Discrepancies to flag / resolve (carried verbatim from the gather, including UNVERIFIED labels)

  1. Pin prose reconciled in this worktree. Makefile line 52 LLAMA_VERSION?=0ed235ea2c17a19fc8238668653946721ed136fd is authoritative and matches the local fork merge-base. Hard rule: the paged pin must equal the stock llama-cpp pin (shared grpc-server.cpp); a bump to c299a92c once broke the grpc-server link despite being bit-exact and was reverted. Trust the Makefile when building.
  2. Current fork/mirror are clean and verified. Local fork HEAD is fb9402661, DGX clean mirror HEAD is f2521ab12, and Phase 22 proved the LocalAI patch series tree equals the fork tree. The old llama-paged-dev tree is historical only.
  3. Worktree patch series is tracked through 0055. The only current untracked path in this worktree is .claude/.
  4. sm_121a is not in the worktree build files - it lives only in the DGX experimental build scripts (gdn_cc.sh, gdn_bv_build.sh, paged-build.sh); mainline uses arch 121. UNVERIFIED whether the shipped CI Dockerfile build path injects 121a for the FP4-MMA kernels (Dockerfile.llama-cpp-localai-paged does not hardcode a CUDA arch).

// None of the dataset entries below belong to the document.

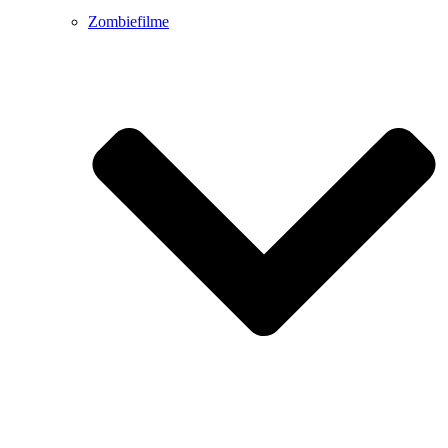
Zombiefilme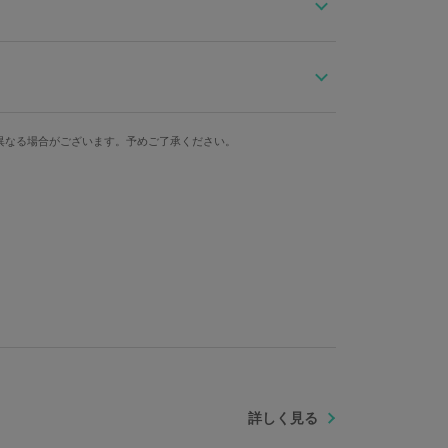
グ。
イント！
プ、ケーキ、キャンディーをMIXしたオリジナルデザイ
幅
奥行き
ズ感が高級感をプラス！ちょっとしたお出掛けからパー
異なる場合がございます。予めご了承ください。
使い頂けます。
14.5cm
9cm
重さ
356g
詳しく見る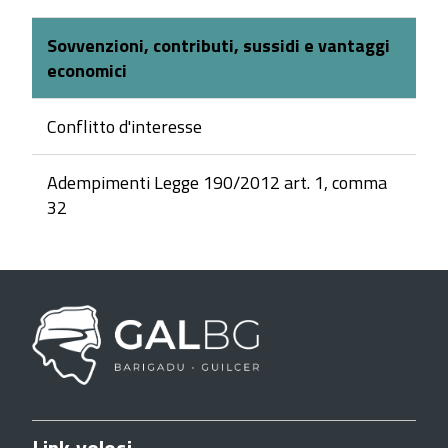
Sovvenzioni, contributi, sussidi e vantaggi
economici
Conflitto d'interesse
Adempimenti Legge 190/2012 art. 1, comma
32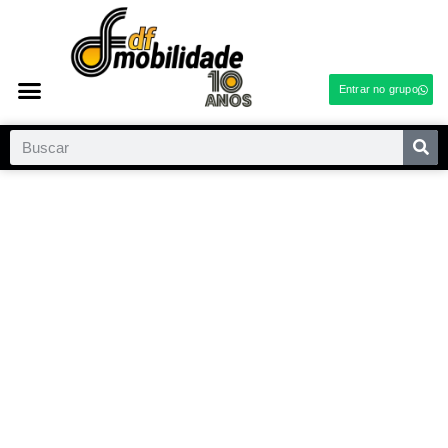
Entrar no grupo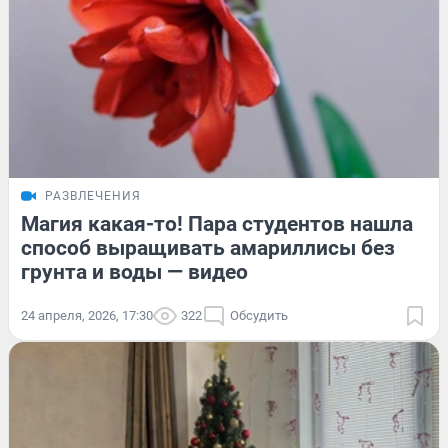
РАЗВЛЕЧЕНИЯ
Магия какая-то! Пара студентов нашла
способ выращивать амариллисы без
грунта и воды — видео
24 апреля, 2026, 17:30
322
Обсудить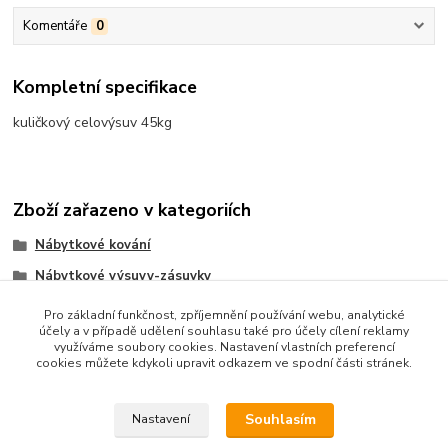
Komentáře
0
Kompletní specifikace
kuličkový celovýsuv 45kg
Zboží zařazeno v kategoriích
Nábytkové kování
Nábytkové výsuvy-zásuvky
Kuličkový celovýsuv
Pro základní funkčnost, zpříjemnění používání webu, analytické
účely a v případě udělení souhlasu také pro účely cílení reklamy
využíváme soubory cookies. Nastavení vlastních preferencí
cookies můžete kdykoli upravit odkazem ve spodní části stránek.
Souhlasím
Nastavení
Upravit sběr cookies.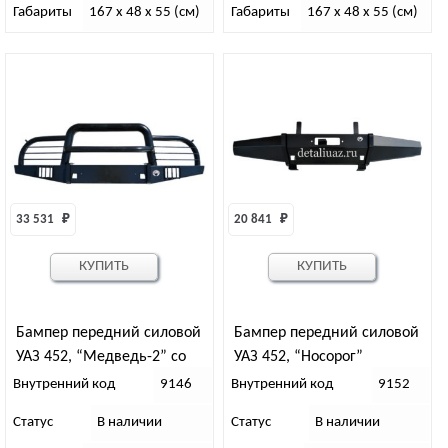
Габариты
167 x 48 x 55 (см)
Габариты
167 x 48 x 55 (см)
33 531 
₽
20 841 
₽
КУПИТЬ
КУПИТЬ
Бампер передний силовой
Бампер передний силовой
УАЗ 452, “Медведь-2” со
УАЗ 452, “Носорог”
съемным кенгурином
Внутренний код
9146
Внутренний код
9152
Статус
В наличии
Статус
В наличии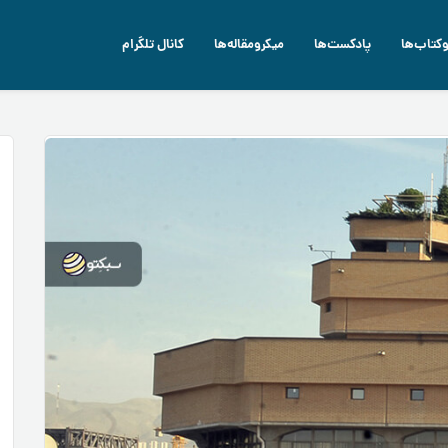
وکتاب‌ها
پادکست‌ها
میکرومقاله‌ها
کانال تلگرام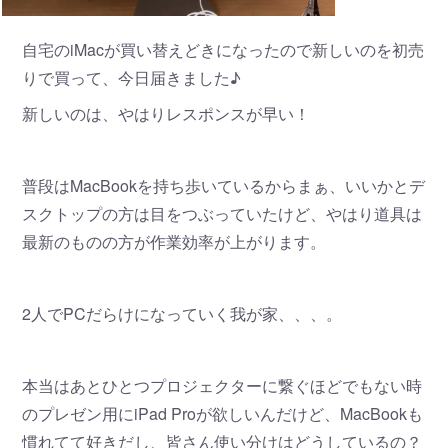
自宅のiMacが買い替えどきになったので新しいのを初売
りで買って、今日届きました♪
新しいのは、やはりレスポンスが早い！
普段はMacBookを持ち歩いているからまぁ、いいかとデ
スクトップの方は目をつぶっていたけど、やはり道具は
最新のものの方が作業効率が上がります。
2人でPCだらけになっていく我が家、、、。
本当はあとひとつプロジェクターに繋ぐほどでもない時
のプレゼン用にiPad Proが欲しいんだけど、MacBookも
慣れてて好きだし、皆さん使い分けはどうしているの？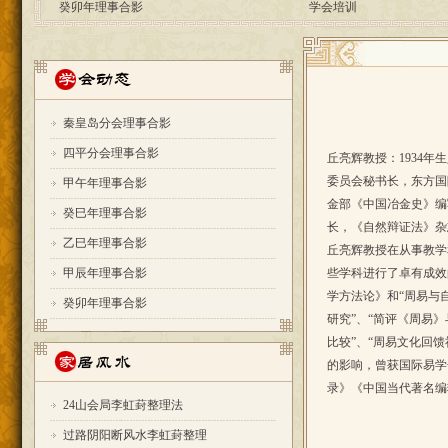
秦皇岛分会理事合影
四平分会理事合影
丘亮辉教授：1934
委员会秘书长，东方国
甲午年理事合影
金部《中国冶金史》编
癸巳年理事合影
长，《自然辩证法》杂
乙巳年理事合影
丘亮辉教授在从事教学
甲辰年理事合影
些学科进行了卓有成效
学方法论》和“周易与
癸卯年理事合影
研究”、“简评《周易》
比较”、“周易文化回
的影响，曾获国际易学
录》《中国当代著名编
24山会局李虹葑整理法
过路阴阳断风水李虹葑整理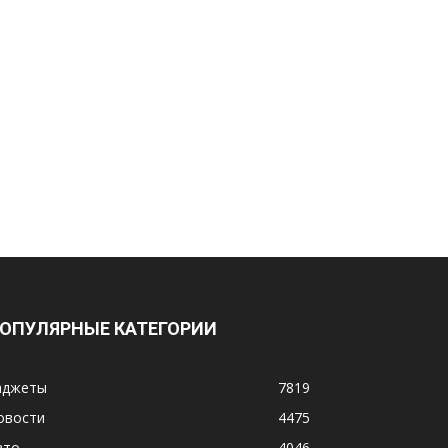
ОПУЛЯРНЫЕ КАТЕГОРИИ
аджеты
7819
овости
4475
вто
4046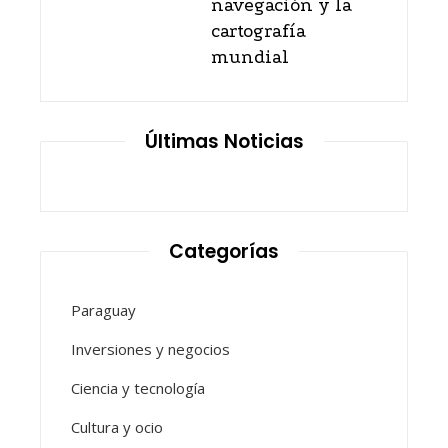
navegación y la
cartografía
mundial
Últimas Noticias
Categorías
Paraguay
Inversiones y negocios
Ciencia y tecnología
Cultura y ocio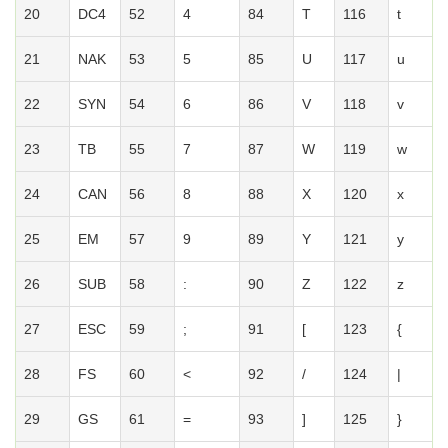
20
DC4
52
4
84
T
116
t
21
NAK
53
5
85
U
117
u
22
SYN
54
6
86
V
118
v
23
TB
55
7
87
W
119
w
24
CAN
56
8
88
X
120
x
25
EM
57
9
89
Y
121
y
26
SUB
58
:
90
Z
122
z
27
ESC
59
;
91
[
123
{
28
FS
60
<
92
/
124
|
29
GS
61
=
93
]
125
}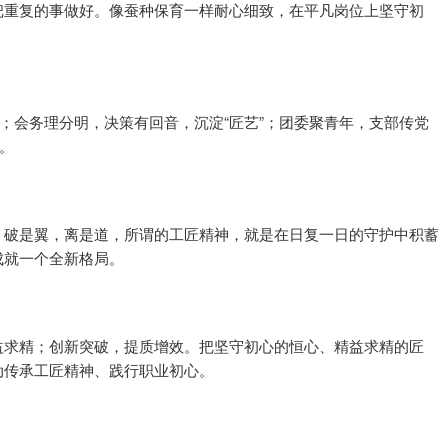
把重复的事做好。像蚕种保育一样耐心细致，在平凡岗位上坚守初
”；会务理分明，决策有回音，沉淀“匠艺”；团委聚青年，支部传党
心。
是根，破是翼，离是道，所谓的工匠精神，就是在日复一日的守护中积蓄
成就一个全新格局。
益求精；创新突破，提质增效。把坚守初心的恒心、精益求精的匠
动传承工匠精神、践行职业初心。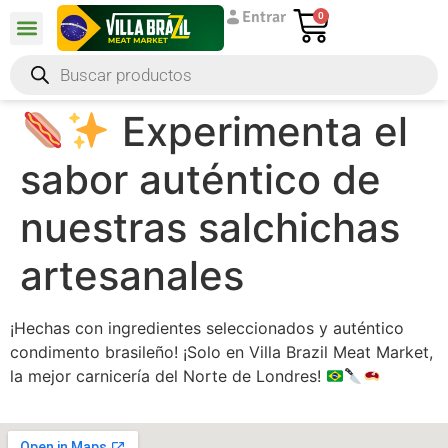
Entrar
0
Experimenta el
sabor auténtico de
nuestras salchichas
artesanales
¡Hechas con ingredientes seleccionados y auténtico
condimento brasileño! ¡Solo en Villa Brazil Meat Market,
la mejor carnicería del Norte de Londres!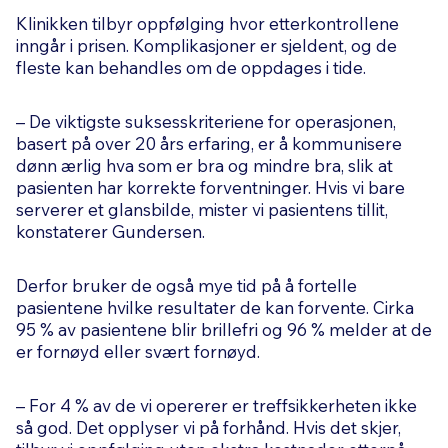
Klinikken tilbyr oppfølging hvor etterkontrollene
inngår i prisen. Komplikasjoner er sjeldent, og de
fleste kan behandles om de oppdages i tide.
– De viktigste suksesskriteriene for operasjonen,
basert på over 20 års erfaring, er å kommunisere
dønn ærlig hva som er bra og mindre bra, slik at
pasienten har korrekte forventninger. Hvis vi bare
serverer et glansbilde, mister vi pasientens tillit,
konstaterer Gundersen.
Derfor bruker de også mye tid på å fortelle
pasientene hvilke resultater de kan forvente. Cirka
95 % av pasientene blir brillefri og 96 % melder at de
er fornøyd eller svært fornøyd.
– For 4 % av de vi opererer er treffsikkerheten ikke
så god. Det opplyser vi på forhånd. Hvis det skjer,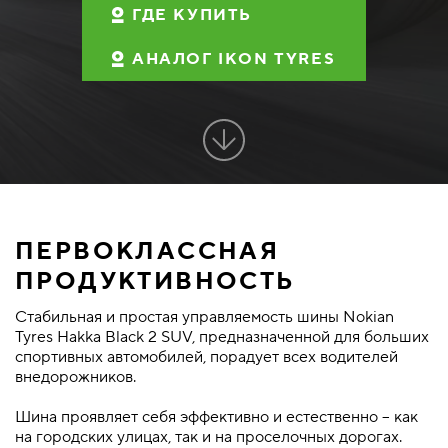
ГДЕ КУПИТЬ
АНАЛОГ IKON TYRES
ПЕРВОКЛАССНАЯ
ПРОДУКТИВНОСТЬ
Стабильная и простая управляемость шины Nokian
Tyres Hakka Black 2 SUV, предназначенной для больших
спортивных автомобилей, порадует всех водителей
внедорожников.
Шина проявляет себя эффективно и естественно – как
на городских улицах, так и на проселочных дорогах.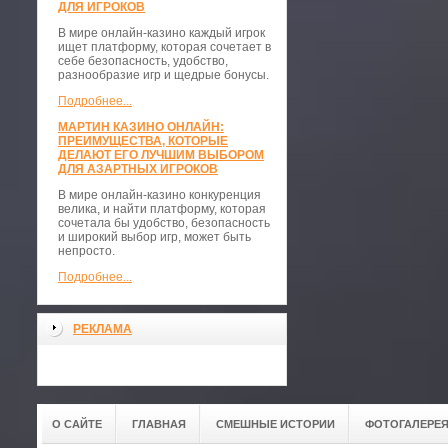
ДЛЯ ИГРОКОВ
В мире онлайн-казино каждый игрок
ищет платформу, которая сочетает в
себе безопасность, удобство,
разнообразие игр и щедрые бонусы.
Подробнее...
МАРТИН КАЗИНО ОНЛАЙН:
ПРЕИМУЩЕСТВА, КОТОРЫЕ
ДЕЛАЮТ ЕГО ЛУЧШИМ ВЫБОРОМ
ДЛЯ АЗАРТНЫХ ИГРОКОВ
В мире онлайн-казино конкуренция
велика, и найти платформу, которая
сочетала бы удобство, безопасность
и широкий выбор игр, может быть
непросто.
Подробнее...
РЕКЛАМА
О САЙТЕ
ГЛАВНАЯ
СМЕШНЫЕ ИСТОРИИ
ФОТОГАЛЕРЕ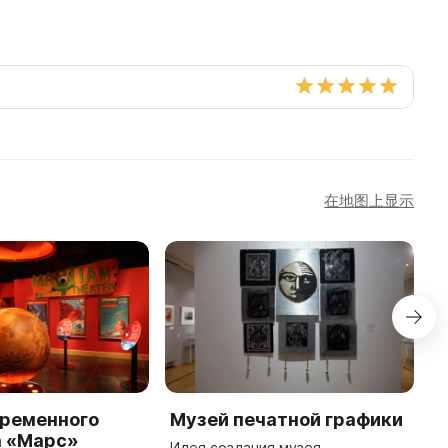
在地图上显示
временного
Музей печатной графики
М
а «Марс»
Идея создания музея
М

  5. The 0921716... paged-MoE md5 open item. COMBINED_DEFINITIVE.txt records PAGED_GATE_MD5=0921716cd0582b5d15af8c362b811d00 for MoE, but a full doc/patch/git log -S grep of the worktree found no occurrence of 0921716... in any committed source; the committed canonical paged-MoE gate is 8cb0ce23. Treat this as unreconciled: the documented, KL-validated paged-MoE gate remains 8cb0ce23, and any paged-MoE divergence (including 0921716) must be KL-validated against the f16 reference before being accepted as benign, never on assertion alone. The 0921716 value is UNVERIFIED as a sanctioned gate; do not adopt it as canonical without re-running the KL gate. The dense run is symmetric: COMBINED_DEFINITIVE.txt records PAGED_GATE_MD5=ecfe924dee6c5622c149f419ff2a6481 for dense, which likewise differs from the canonical dense gate 5951a5b4. Both CDEF PAGED_GATE_MD5 values come from the combined_definitive.sh harness's own gate command, NOT the canonical bit-exact gate command in section 3.3, which is why they diverge from the committed 8cb0ce23 / 5951a5b4; neither is a sanctioned gate and both must be KL-validated before being treated as benign.

Status: investigation CLOSED. This handoff is procedure; VLLM_PARITY_FINAL.md is the record. The path to parity is datacenter Blackwell, not GB10 kernels.